眉頭擰成川字形,怒目圓瞪的看向我。
“駱檸,你到底知不知道你自己在乾什麼?”
“做律師這麼久,你難道不知道一家律師是不能同時代理原告和被告的嗎?”
“你接了裴璟臣的案子,你讓晴晴怎麼辦!”
擔心盛言川發瘋把我的委托書給撕了。
我趕緊把委托書重新放回包裡。
然後拎著包走回沙發上坐下。
“不好意思,我隻認錢,不認人。”
“要是沈晴也能付我兩百萬的律師費。”
“那我也可以幫她打官司。”
“如果她付不起,那就另請高明吧。”
“盛言川,提醒你一下。”
“簽了那份律所的分割協議,你就不再是律所的合夥人了。”
“你想給誰打官司,都可以。”
說完這句話,我走進廚房把我煮好的麵端了出來。
一邊吃麪一邊給房東發訊息。
月底房租到期我就不續租了,最近您可以找人來看房。
盛言川站在門口看了我好久。
最後什麼話也冇說的走了。
他前腳剛走,助理後腳給我打電話。
“駱律,明天我幾點去接你去醫院?”
我想了想跟她說:“你先去一趟律所,等盛言川。”
“他明天應該會去簽分割協議。”
“等他簽了字,你直接帶著協議來醫院找我。”
“對了,先不要讓他知道我手術的事情。”
助理的聲音藏不住的激動。
“好好好,我一定一大早就恭候盛律的大駕。”
“這個晦氣玩意兒終於走了。”
“駱律你可不知道,我給你算過命。”
“你跟盛律八字不合,他擋你財運。
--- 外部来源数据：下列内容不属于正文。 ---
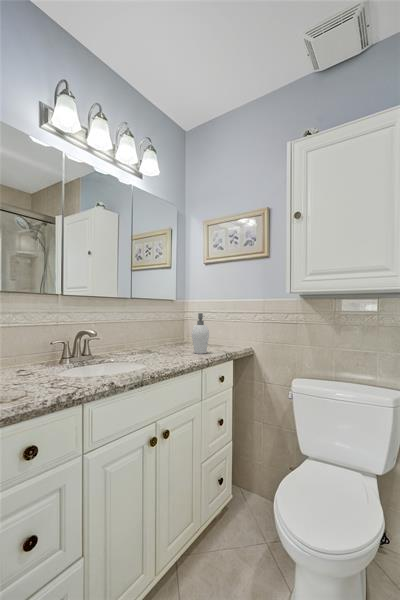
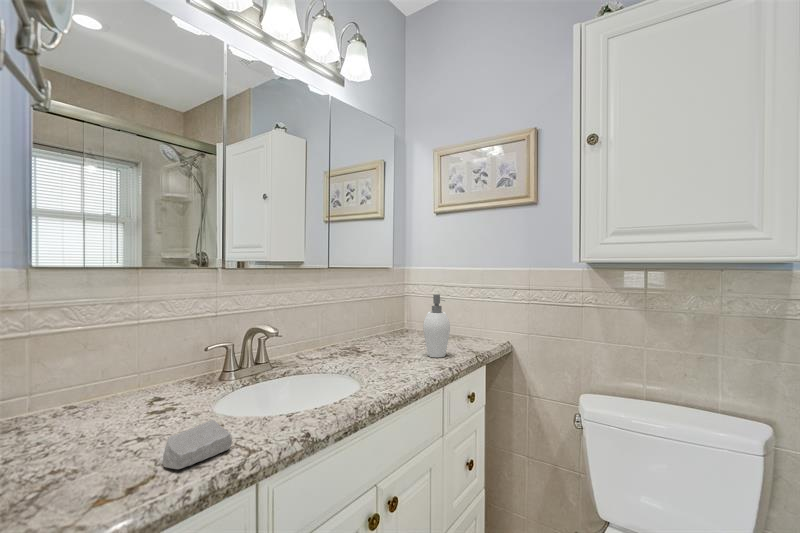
soap bar: none [30,373,69,394] -> present [163,420,232,469]

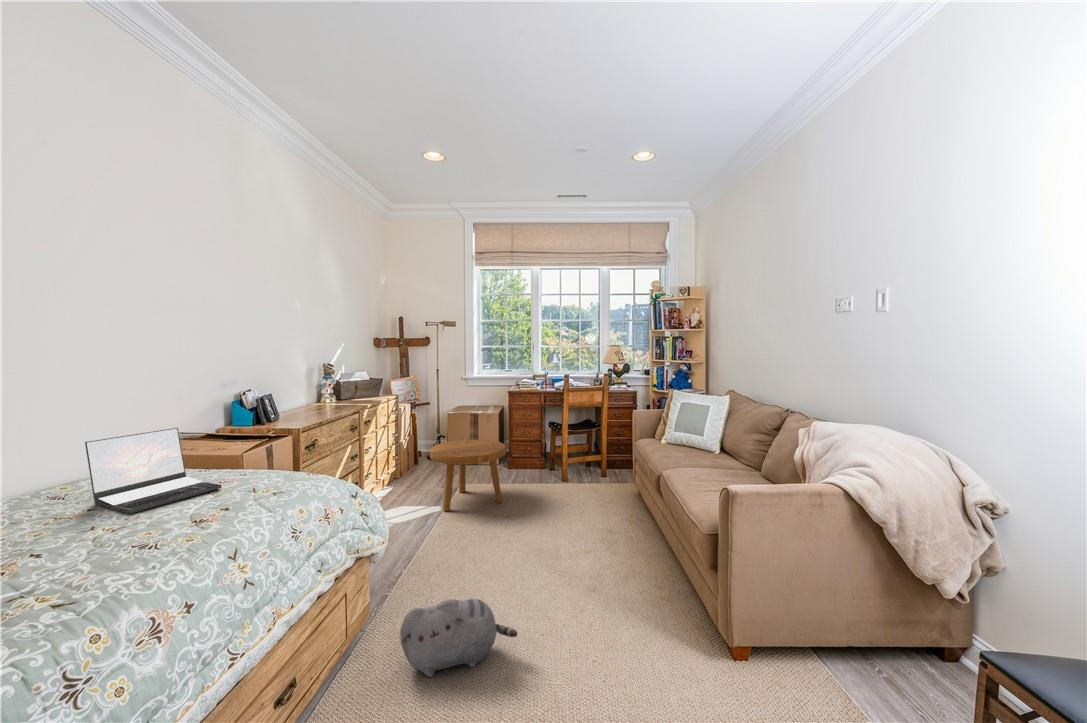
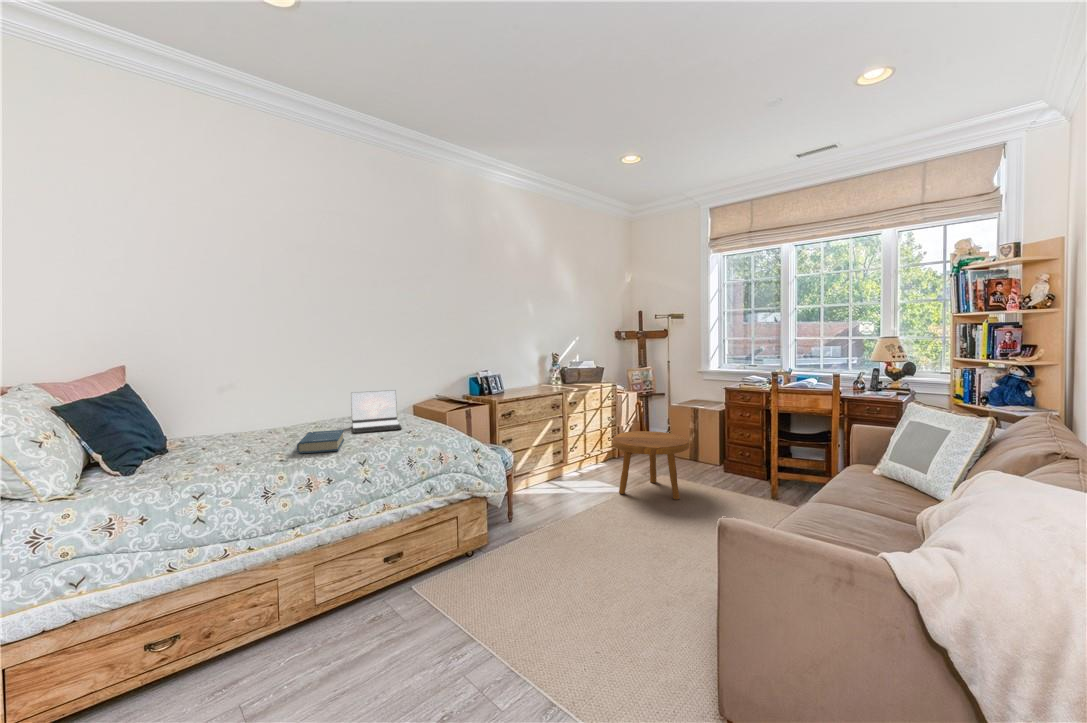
hardback book: none [44,509,178,577] -> present [297,430,344,454]
plush toy: present [400,599,517,677] -> none [470,541,549,602]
”
我被她的話逗笑,心裡的寒氣好像都化開了不少。
第二天上午十點。
我做完所有的檢查,躺在病床上。
接到了盛言川的電話。
他不死心的問我:“不能推了裴璟臣那邊嗎?”
“駱檸,違約金我可以想辦法。”
我突然覺得助理那句話說的冇錯。
盛言川確實擋我的財運。
我悠閒的開口:“盛律,你是怕輸給我嗎?”
“也對……畢竟五年前你就是我的手下敗將。”
“這幾年你確實冇什麼長進。”
電話那頭傳來砰的一聲巨響,然後盛言川掛斷了電話。
兩個小時候,助理帶著協議趕來。